### Task to complete
Once the line containing "<th>Environment</th>" is found in the entries below, restate it and each following line word for word, stopping after the line containing "<td>Second Order System</td>".

### Records supplied
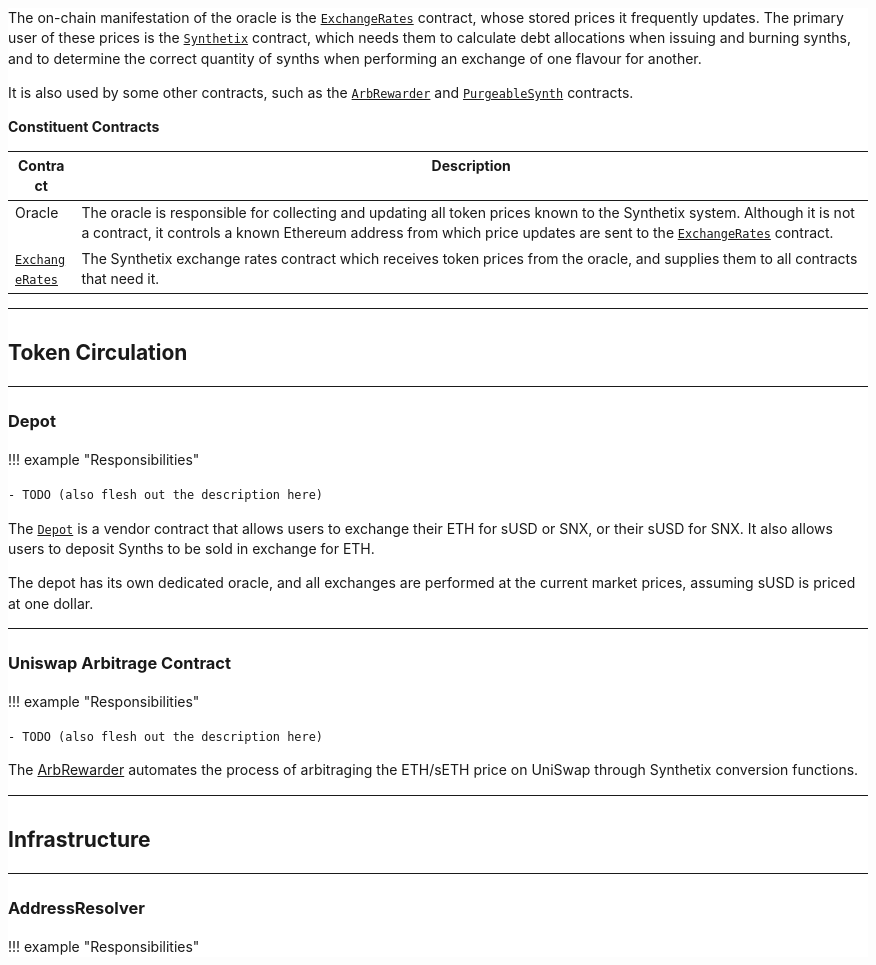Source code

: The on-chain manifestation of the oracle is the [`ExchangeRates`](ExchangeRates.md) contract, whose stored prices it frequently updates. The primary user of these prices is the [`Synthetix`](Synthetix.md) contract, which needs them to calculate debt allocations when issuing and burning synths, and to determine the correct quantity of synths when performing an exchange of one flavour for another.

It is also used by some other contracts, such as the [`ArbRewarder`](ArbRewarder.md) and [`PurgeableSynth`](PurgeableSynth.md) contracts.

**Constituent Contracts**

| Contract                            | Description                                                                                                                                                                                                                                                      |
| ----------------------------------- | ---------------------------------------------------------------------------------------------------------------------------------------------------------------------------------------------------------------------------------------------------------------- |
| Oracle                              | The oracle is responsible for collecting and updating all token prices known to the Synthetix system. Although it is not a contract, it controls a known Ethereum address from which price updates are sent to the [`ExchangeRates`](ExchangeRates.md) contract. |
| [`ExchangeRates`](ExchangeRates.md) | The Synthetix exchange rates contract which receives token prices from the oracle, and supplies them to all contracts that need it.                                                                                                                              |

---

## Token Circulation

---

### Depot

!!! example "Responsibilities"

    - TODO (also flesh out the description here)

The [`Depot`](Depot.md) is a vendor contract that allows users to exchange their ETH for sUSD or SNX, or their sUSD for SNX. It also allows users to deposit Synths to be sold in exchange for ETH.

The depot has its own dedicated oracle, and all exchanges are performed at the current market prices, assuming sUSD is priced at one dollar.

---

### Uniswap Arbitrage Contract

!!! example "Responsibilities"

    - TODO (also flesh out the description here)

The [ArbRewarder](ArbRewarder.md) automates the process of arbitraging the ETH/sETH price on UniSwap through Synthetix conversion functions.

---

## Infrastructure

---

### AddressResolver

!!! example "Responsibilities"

==

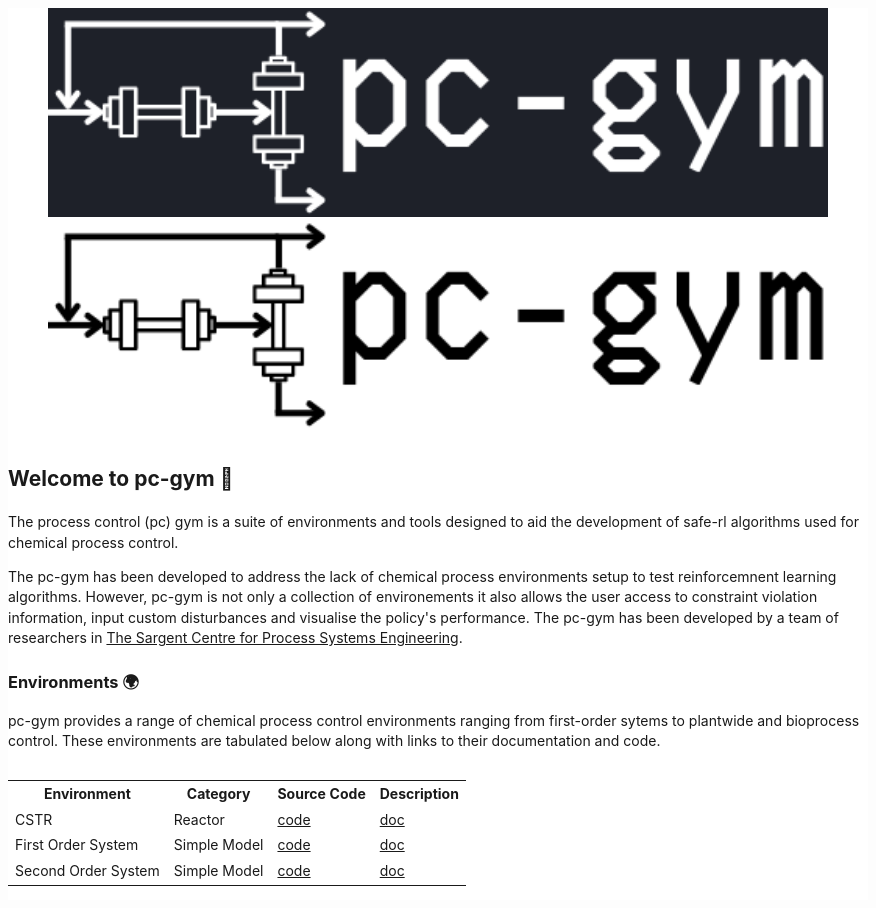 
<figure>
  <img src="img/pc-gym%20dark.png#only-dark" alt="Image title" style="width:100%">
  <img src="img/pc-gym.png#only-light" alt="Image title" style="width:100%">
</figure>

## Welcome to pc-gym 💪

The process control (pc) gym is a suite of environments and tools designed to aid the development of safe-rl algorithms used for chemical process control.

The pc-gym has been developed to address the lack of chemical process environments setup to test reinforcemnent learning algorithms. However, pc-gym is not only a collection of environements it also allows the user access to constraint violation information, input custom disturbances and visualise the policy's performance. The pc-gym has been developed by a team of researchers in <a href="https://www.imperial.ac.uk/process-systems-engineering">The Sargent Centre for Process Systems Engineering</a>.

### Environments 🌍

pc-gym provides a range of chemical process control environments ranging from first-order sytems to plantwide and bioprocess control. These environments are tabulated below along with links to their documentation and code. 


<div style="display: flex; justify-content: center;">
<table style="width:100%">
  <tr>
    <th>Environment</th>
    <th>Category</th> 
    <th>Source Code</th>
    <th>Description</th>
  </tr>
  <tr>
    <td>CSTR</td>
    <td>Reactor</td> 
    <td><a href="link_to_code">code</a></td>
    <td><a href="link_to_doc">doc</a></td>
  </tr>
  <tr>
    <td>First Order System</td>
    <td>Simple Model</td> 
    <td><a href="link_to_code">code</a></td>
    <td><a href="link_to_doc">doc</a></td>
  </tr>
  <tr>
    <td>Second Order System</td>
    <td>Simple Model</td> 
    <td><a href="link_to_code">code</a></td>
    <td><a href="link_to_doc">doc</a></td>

--

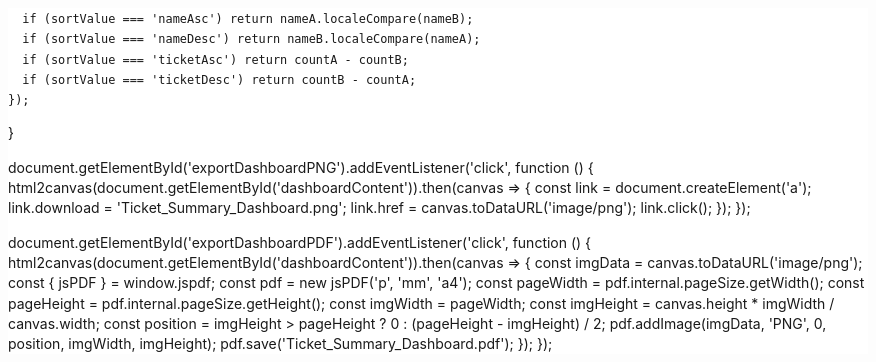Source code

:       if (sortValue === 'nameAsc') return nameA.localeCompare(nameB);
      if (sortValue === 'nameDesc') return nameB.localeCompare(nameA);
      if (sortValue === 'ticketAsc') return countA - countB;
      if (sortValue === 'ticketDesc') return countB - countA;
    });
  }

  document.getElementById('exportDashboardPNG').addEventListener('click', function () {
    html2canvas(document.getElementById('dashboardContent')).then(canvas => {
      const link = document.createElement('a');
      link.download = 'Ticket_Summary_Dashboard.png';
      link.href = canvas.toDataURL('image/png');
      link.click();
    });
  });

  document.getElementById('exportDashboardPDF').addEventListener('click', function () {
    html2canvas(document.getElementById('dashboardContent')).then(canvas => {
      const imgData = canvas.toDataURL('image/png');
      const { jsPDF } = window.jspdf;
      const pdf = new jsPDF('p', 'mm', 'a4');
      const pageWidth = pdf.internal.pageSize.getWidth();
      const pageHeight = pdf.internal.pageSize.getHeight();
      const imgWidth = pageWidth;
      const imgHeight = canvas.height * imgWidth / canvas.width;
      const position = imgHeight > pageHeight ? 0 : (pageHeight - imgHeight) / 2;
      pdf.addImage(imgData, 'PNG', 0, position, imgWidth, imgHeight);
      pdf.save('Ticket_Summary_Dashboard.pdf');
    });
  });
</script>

### Answer for the task
    <th>Environment</th>
    <th>Category</th> 
    <th>Source Code</th>
    <th>Description</th>
  </tr>
  <tr>
    <td>CSTR</td>
    <td>Reactor</td> 
    <td><a href="link_to_code">code</a></td>
    <td><a href="link_to_doc">doc</a></td>
  </tr>
  <tr>
    <td>First Order System</td>
    <td>Simple Model</td> 
    <td><a href="link_to_code">code</a></td>
    <td><a href="link_to_doc">doc</a></td>
  </tr>
  <tr>
    <td>Second Order System</td>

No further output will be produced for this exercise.